How to complete this task – Below is a block of entries; repeat exactly the lines starting at the line that contains "pinky pip: (1068, 1667)" and ending at the line that contains "wrist: (211, 286)", both included.

Task inputs –
# # #
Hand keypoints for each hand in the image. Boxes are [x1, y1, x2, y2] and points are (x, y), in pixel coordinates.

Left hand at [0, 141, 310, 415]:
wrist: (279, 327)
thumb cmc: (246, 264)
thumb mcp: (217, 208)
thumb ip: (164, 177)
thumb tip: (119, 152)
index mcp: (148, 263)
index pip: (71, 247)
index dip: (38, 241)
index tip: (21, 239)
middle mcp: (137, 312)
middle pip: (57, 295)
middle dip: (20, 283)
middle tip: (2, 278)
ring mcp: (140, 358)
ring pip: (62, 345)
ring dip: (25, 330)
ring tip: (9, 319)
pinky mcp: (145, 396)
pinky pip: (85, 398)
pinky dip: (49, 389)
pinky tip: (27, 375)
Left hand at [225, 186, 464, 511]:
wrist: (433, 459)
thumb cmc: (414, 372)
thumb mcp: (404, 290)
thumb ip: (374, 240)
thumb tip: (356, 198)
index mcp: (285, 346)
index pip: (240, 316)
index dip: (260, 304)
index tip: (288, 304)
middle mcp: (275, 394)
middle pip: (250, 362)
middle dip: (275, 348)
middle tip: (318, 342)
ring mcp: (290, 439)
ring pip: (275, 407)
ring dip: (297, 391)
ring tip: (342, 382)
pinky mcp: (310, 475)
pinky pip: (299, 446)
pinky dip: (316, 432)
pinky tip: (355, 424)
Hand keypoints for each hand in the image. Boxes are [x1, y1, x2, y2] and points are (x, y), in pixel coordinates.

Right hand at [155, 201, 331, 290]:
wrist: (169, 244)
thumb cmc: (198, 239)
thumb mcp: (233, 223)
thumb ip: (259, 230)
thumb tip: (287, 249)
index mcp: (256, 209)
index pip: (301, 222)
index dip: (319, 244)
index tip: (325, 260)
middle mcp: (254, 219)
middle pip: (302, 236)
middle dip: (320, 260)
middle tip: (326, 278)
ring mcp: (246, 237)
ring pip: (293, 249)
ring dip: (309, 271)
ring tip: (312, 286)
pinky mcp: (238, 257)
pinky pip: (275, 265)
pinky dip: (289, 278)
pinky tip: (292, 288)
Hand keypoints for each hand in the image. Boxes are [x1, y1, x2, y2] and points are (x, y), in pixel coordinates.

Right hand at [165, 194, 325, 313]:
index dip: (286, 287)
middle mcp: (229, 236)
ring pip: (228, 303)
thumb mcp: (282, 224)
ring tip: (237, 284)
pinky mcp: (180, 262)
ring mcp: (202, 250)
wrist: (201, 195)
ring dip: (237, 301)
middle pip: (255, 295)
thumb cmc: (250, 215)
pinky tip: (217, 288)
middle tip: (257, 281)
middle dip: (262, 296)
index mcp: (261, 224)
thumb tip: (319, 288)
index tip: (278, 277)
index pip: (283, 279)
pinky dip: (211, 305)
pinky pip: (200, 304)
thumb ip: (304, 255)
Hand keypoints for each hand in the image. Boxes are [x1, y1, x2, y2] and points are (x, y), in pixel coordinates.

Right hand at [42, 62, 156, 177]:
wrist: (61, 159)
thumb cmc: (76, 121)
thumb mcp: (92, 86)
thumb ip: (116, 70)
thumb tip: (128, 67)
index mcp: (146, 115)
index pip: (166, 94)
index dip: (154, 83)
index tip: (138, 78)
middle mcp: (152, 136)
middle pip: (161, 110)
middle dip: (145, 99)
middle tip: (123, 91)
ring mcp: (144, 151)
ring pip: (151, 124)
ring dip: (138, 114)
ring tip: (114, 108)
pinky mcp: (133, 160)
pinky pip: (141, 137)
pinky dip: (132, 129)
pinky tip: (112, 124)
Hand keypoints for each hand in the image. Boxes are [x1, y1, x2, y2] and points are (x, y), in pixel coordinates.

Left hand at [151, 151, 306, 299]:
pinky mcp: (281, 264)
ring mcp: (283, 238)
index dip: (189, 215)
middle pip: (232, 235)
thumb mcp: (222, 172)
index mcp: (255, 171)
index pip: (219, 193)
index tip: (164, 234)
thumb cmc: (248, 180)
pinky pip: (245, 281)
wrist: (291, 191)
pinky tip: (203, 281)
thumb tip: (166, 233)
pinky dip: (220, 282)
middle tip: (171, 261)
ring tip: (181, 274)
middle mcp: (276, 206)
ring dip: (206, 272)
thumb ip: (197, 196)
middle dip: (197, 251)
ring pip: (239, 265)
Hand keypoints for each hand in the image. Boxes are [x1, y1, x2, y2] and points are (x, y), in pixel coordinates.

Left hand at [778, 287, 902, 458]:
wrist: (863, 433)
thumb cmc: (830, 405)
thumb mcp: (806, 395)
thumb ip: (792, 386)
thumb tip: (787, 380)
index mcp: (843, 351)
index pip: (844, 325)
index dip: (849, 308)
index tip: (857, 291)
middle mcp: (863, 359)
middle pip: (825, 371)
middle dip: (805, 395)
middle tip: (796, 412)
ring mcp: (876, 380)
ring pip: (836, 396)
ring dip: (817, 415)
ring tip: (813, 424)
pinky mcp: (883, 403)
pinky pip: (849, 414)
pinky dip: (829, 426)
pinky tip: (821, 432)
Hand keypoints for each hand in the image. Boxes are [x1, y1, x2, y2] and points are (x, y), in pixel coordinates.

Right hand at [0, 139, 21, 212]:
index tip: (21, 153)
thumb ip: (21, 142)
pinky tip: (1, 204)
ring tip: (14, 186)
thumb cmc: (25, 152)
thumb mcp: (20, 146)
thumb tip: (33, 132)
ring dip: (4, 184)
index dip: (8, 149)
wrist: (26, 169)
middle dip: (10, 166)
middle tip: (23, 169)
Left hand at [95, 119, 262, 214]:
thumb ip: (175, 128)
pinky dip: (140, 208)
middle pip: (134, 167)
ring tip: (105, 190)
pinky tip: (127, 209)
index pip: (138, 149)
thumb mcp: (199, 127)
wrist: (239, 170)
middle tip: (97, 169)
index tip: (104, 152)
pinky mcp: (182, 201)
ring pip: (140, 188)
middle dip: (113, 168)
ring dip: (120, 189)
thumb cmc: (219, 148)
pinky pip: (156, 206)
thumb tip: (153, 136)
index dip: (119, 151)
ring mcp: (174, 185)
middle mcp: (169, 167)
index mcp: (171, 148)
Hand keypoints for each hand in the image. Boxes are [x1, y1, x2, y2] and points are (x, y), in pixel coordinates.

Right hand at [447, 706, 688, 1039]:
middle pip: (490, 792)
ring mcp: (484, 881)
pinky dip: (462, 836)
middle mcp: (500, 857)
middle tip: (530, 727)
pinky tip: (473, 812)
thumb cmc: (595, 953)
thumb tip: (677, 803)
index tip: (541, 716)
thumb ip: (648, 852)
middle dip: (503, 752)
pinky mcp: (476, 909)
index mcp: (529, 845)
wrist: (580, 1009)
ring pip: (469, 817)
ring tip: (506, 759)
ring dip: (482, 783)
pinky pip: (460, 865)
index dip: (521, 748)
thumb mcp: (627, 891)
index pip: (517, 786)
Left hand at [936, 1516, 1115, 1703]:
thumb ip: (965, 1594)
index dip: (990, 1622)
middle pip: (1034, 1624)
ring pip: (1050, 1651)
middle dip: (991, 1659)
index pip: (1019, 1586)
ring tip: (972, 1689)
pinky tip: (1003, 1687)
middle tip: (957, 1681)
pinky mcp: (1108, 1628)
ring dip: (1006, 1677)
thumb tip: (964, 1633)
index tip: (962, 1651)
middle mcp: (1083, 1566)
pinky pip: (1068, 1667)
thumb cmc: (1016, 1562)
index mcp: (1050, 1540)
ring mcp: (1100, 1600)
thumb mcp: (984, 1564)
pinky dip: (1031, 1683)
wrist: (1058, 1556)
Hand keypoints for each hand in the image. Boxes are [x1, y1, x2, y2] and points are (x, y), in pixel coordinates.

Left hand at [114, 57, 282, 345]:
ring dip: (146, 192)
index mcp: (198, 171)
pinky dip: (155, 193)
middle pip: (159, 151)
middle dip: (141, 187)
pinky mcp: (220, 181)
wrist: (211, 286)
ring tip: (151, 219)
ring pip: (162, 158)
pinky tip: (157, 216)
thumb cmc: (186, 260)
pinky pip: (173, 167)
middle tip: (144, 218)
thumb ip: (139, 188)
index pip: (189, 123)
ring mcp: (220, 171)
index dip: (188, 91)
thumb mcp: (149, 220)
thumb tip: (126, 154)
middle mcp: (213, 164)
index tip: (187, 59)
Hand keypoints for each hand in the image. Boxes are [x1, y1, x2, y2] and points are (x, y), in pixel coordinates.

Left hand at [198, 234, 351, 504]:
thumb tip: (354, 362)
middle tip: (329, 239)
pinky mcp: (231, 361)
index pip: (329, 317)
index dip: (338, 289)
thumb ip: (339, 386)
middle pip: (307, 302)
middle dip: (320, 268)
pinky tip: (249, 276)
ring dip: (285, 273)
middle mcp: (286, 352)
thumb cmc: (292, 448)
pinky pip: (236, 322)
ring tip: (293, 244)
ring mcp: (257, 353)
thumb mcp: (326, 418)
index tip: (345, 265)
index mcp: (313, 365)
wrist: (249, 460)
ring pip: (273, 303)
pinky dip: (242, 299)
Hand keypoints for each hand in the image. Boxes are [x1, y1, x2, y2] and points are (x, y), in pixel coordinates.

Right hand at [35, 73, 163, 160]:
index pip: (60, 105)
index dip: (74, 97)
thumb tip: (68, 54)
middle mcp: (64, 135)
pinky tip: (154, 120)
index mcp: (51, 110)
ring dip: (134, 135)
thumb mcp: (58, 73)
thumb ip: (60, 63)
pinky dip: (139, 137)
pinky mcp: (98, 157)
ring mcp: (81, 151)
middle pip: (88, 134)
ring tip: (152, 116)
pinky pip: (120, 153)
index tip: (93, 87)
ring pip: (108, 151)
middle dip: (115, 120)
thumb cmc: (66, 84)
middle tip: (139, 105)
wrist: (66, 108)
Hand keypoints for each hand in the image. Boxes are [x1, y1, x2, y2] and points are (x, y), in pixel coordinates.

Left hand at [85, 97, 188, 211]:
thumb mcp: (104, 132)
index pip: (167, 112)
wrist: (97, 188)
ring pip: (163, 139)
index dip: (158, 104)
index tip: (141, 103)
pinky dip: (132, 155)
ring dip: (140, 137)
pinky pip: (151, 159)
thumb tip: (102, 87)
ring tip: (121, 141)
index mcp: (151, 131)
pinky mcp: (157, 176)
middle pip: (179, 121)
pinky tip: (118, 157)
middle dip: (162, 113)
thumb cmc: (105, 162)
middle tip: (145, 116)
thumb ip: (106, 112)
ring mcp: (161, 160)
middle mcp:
# # #
Written answer –
pinky pip: (1068, 1667)
thumb cmc: (1016, 1562)
index mcp: (1050, 1540)
ring mcp: (1100, 1600)
thumb mcp: (984, 1564)
pinky dip: (1031, 1683)
wrist: (1058, 1556)
Hand keypoints for each hand in the image. Boxes are [x1, y1, x2, y2] and points are (x, y), in pixel coordinates.

Left hand at [114, 57, 282, 345]:
ring dip: (146, 192)
index mcp: (198, 171)
pinky dip: (155, 193)
middle pip: (159, 151)
middle dip: (141, 187)
pinky mcp: (220, 181)
wrist: (211, 286)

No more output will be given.